The object of the present judiciary act was not to give a right of review wherever the validity of an act of Congress was drawn in question, but to prevent the courts of the several States from impairing or frittering away the authority of the federal government, by giving a construction to its statutes adverse to such authority. Of course, if the construction given by the state court to the act under which the right is claimed be favorable to such right, no such reason exists for a review by this court. As stated by Chief Justice Taney in The Commonwealth Bank v. Griffith, 14 Pet. 56, 58, "the power given to the Supreme Court by this act of Congress was intended to protect the general government in the free and uninterrupted exercise of the powers conferred on it by the Constitution, and to prevent any serious impediment from being thrown in its way while acting within the sphere of its legitimate authority. The right was, therefore, given to this court to reëxamine the judgments of the state courts, where the relative powers of the general and state government had been in controversy, and the decision had been in favor of the latter."

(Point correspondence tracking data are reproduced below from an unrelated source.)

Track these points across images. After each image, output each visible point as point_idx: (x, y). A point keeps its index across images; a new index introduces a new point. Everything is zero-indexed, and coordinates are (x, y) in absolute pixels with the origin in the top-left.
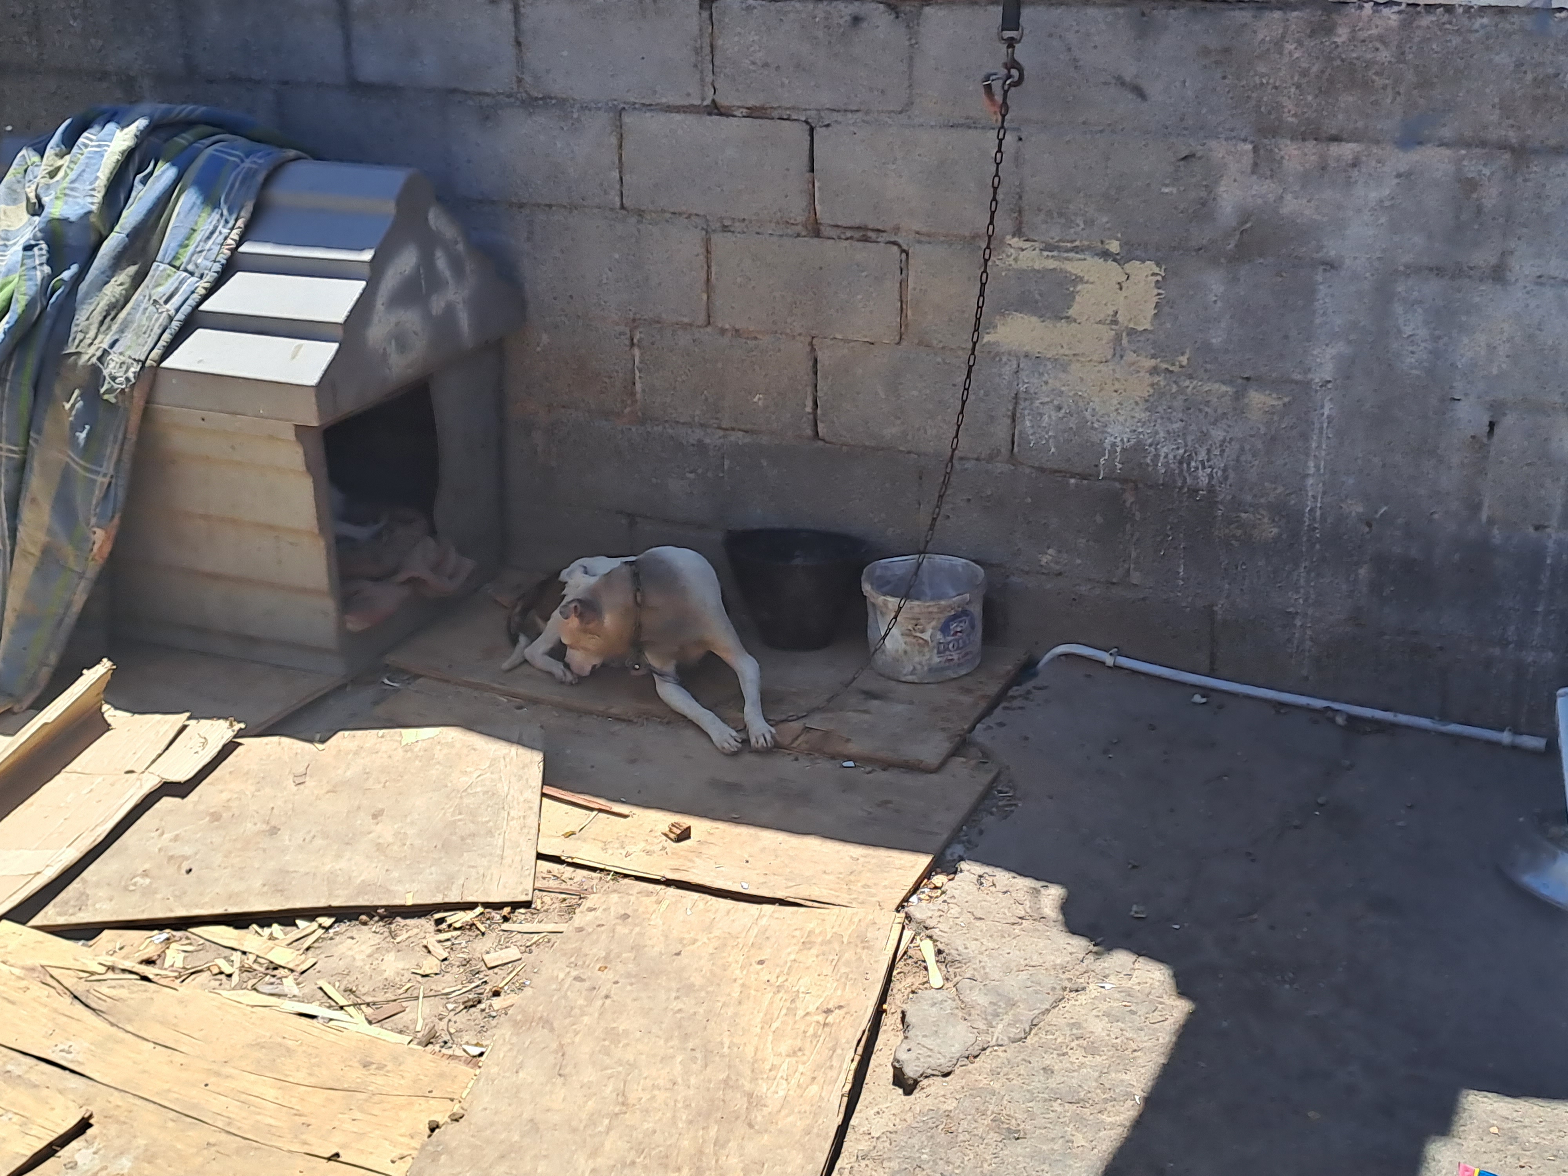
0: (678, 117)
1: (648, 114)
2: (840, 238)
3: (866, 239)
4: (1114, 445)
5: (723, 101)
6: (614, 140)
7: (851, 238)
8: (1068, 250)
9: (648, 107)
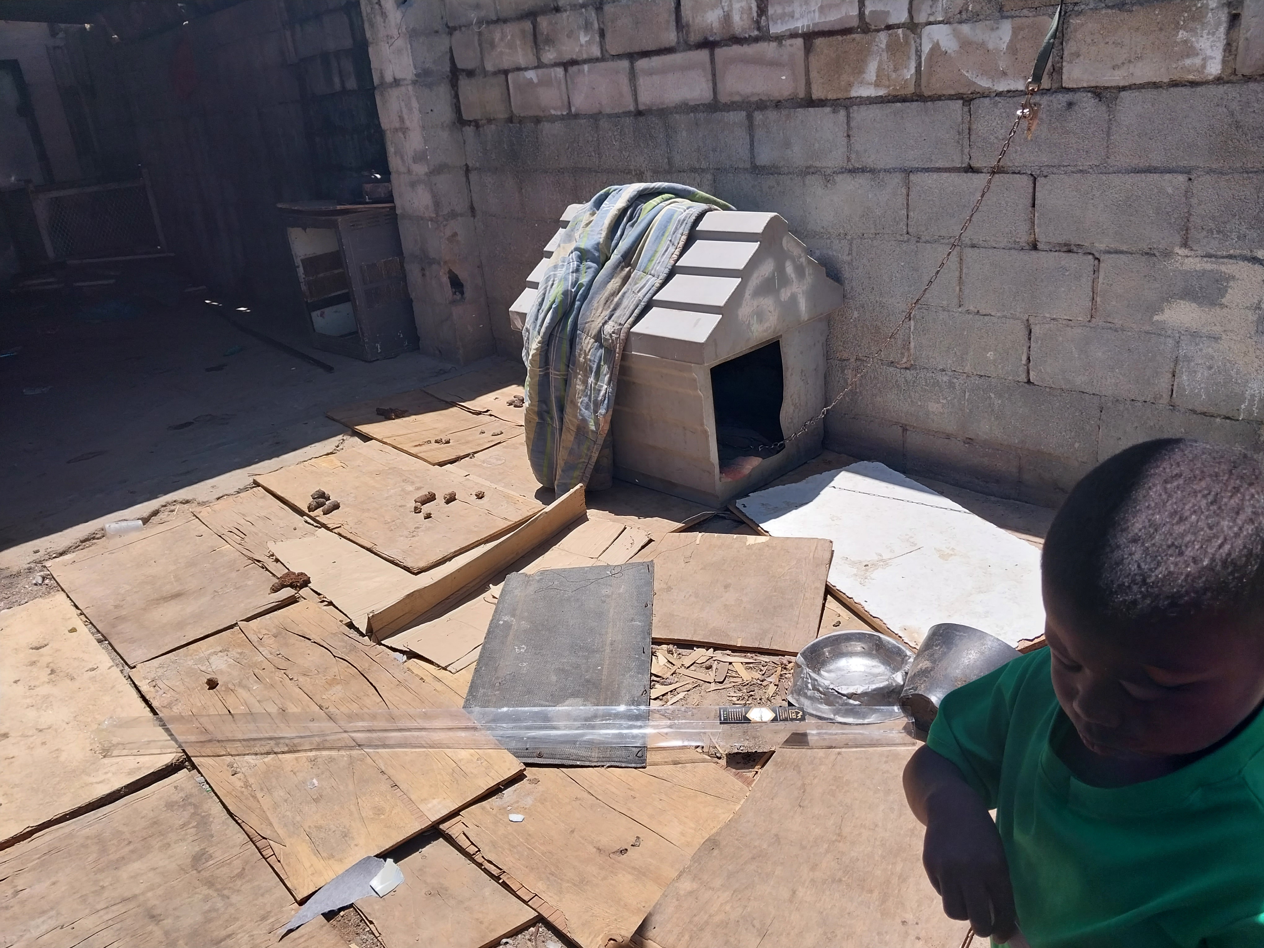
0: (945, 175)
1: (927, 174)
2: (1051, 251)
3: (1070, 251)
4: (1253, 396)
5: (975, 164)
6: (904, 191)
7: (1060, 251)
8: (1223, 257)
9: (927, 170)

The question is by no means a novel one in this court. The case of Fulton v. McAffee, 16 Pet. 149, was an action of ejectment, in which the lessor of the plaintiff made title under a certificate issued to him as assignee of Jefferson College, the trustees of which college were authorized by an act of Congress to relinquish certain lands which had been reserved for their use. Defendant offered testimony to show that the certificate was fraudulently obtained, that its authority had been denied by the commissioner of the land office, and consequently that it did not confer on the lessor of the plaintiff a valid legal title upon which he could recover in ejectment. These questions were decided by the state court in favor of the right claimed by the plaintiff, and the defendant took a writ of error from this court. It was held that, as the decision of the state court was in favor of the right claimed, this court had no jurisdiction.

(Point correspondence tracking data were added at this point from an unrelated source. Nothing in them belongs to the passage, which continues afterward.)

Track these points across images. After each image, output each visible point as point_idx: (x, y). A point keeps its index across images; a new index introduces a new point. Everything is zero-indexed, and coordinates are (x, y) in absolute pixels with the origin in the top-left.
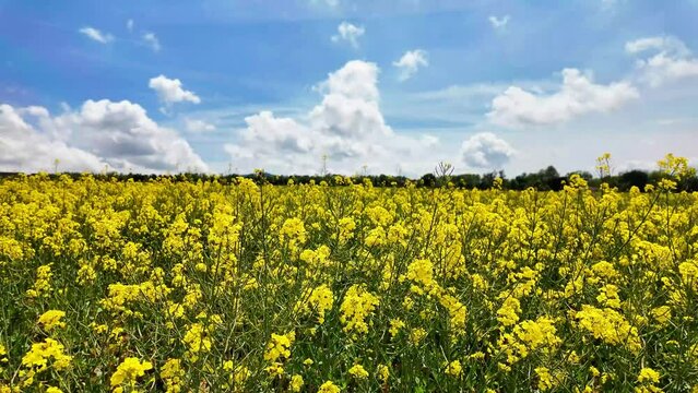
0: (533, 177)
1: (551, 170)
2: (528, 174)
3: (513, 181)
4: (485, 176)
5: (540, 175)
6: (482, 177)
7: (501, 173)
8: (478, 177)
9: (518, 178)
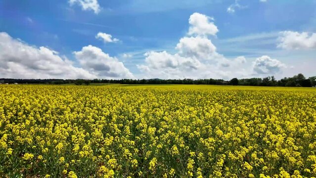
0: (290, 79)
1: (300, 76)
2: (287, 78)
3: (279, 81)
4: (264, 79)
5: (294, 78)
6: (262, 79)
7: (273, 77)
8: (260, 79)
9: (282, 80)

The case of Linton v. Stanton, 12 How. 423, was an action upon certain promissory notes, to which the defendant pleaded a discharge under the bankruptcy law. Objections were taken to the validity of the discharge, but they were overruled by the court and judgment entered for the defendant. It was held the plaintiff had no right to a review in this court. "Undoubtedly," says Chief Justice Taney, "the defendant, in pleading his discharge under the bankrupt law, claimed a right or exemption under a law of Congress. But in order to give jurisdiction, something more is necessary; the judgment of the state court must be against the right claimed." Like rulings were made in Gordon v. Caldcleugh, 3 Cranch, 268; Strader v. Baldwin, 9 How. 261; Burke v. Gaines, 19 How. 388; Hale v. Gaines, 22 How. 144; Reddall v. Bryan, 24 How. 420; and Ryan v. Thomas, 4 Wall. 603.
None of the cases cited by the relator involve the question here presented, and the writ of error must be
Dismissed for the want of jurisdiction.